In the listing below, locate the lines bearing the word "fruit". Copy every one of them.

------

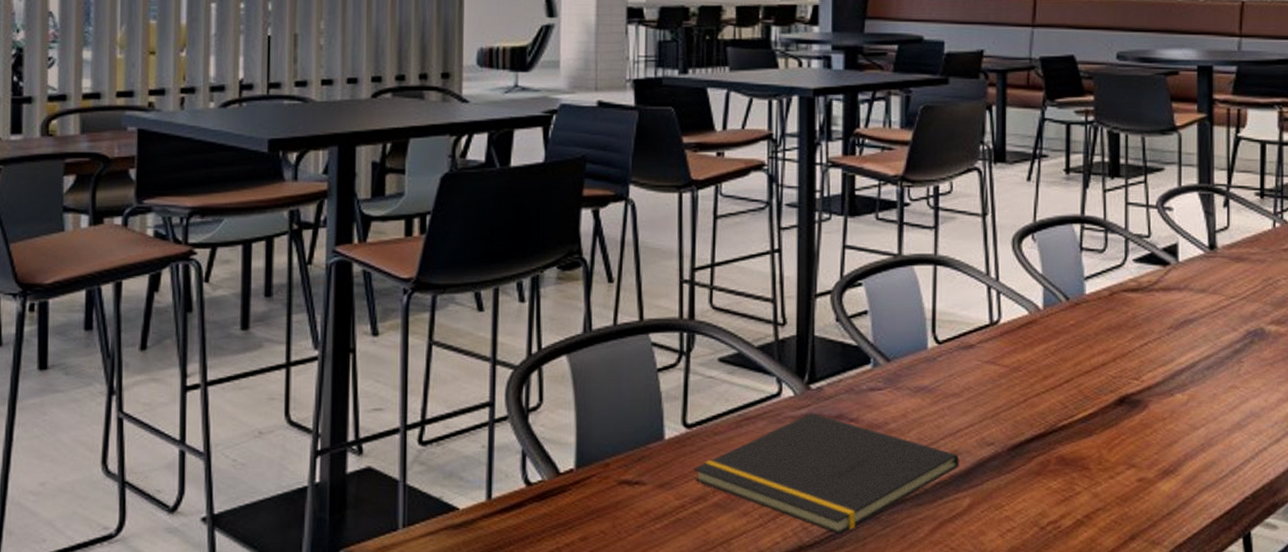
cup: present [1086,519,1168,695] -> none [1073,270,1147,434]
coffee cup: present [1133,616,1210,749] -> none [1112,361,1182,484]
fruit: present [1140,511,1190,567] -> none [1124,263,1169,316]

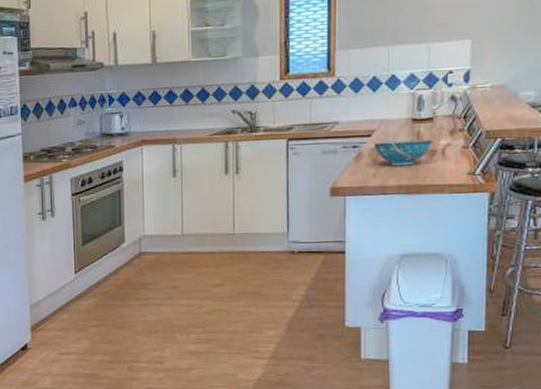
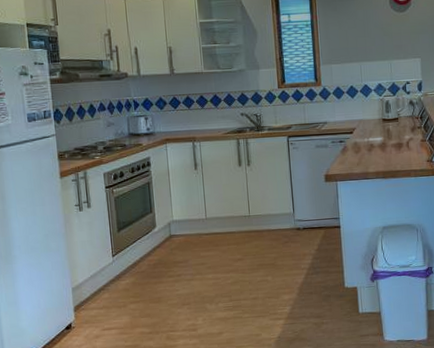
decorative bowl: present [373,139,433,166] -> none [355,135,400,157]

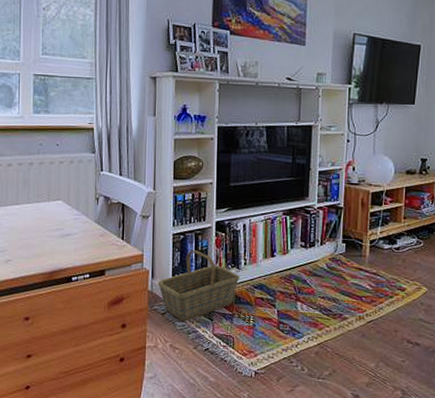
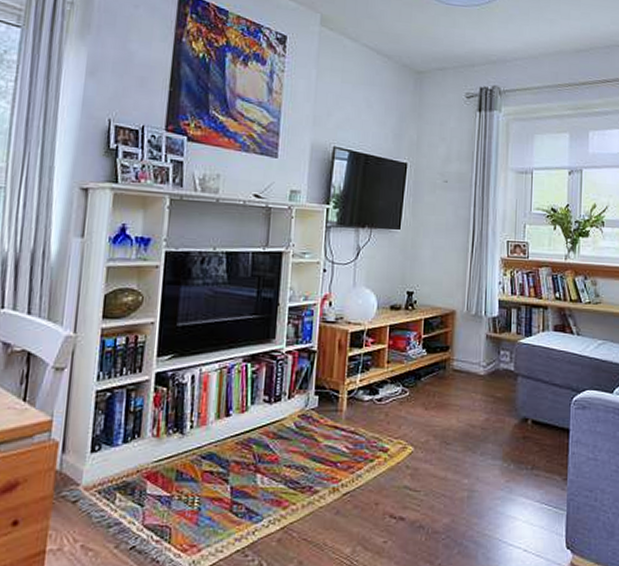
basket: present [157,250,240,322] -> none [69,411,184,511]

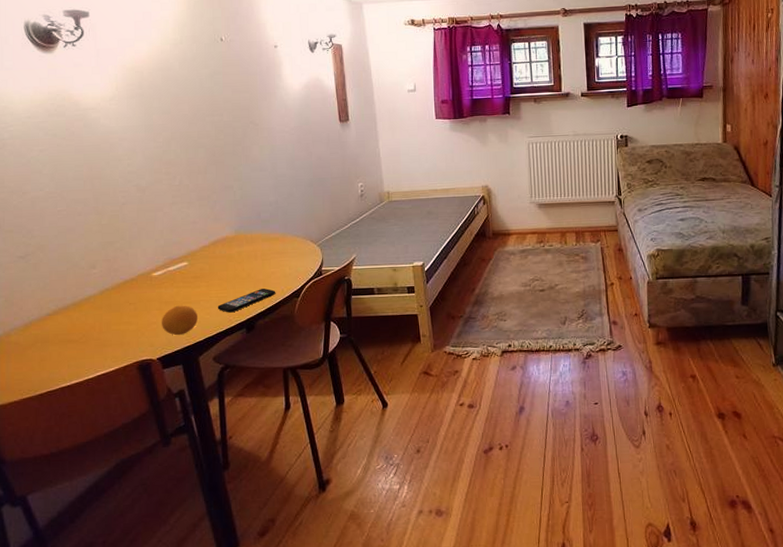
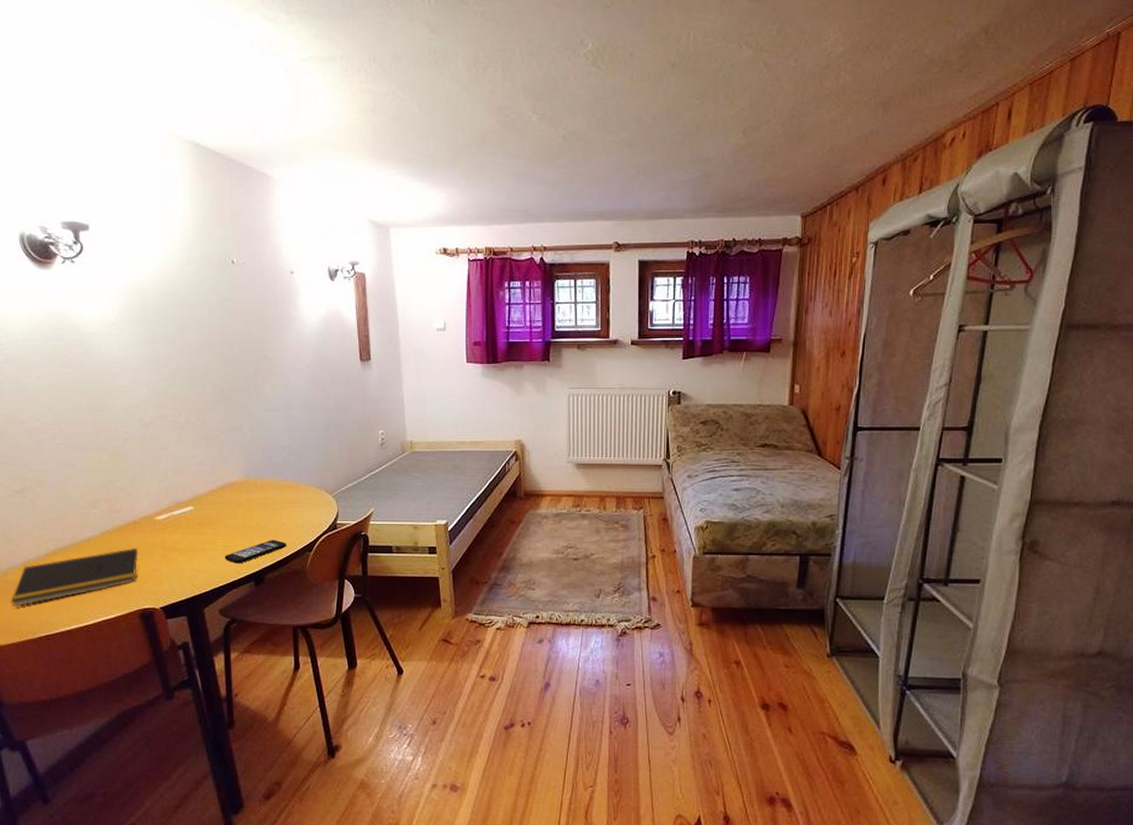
notepad: none [13,304,136,366] -> present [10,548,138,607]
fruit: present [162,305,199,335] -> none [165,552,204,584]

------

# The answer:
fruit: present [1140,511,1190,567] -> none [1124,263,1169,316]
fruit: present [162,305,199,335] -> none [165,552,204,584]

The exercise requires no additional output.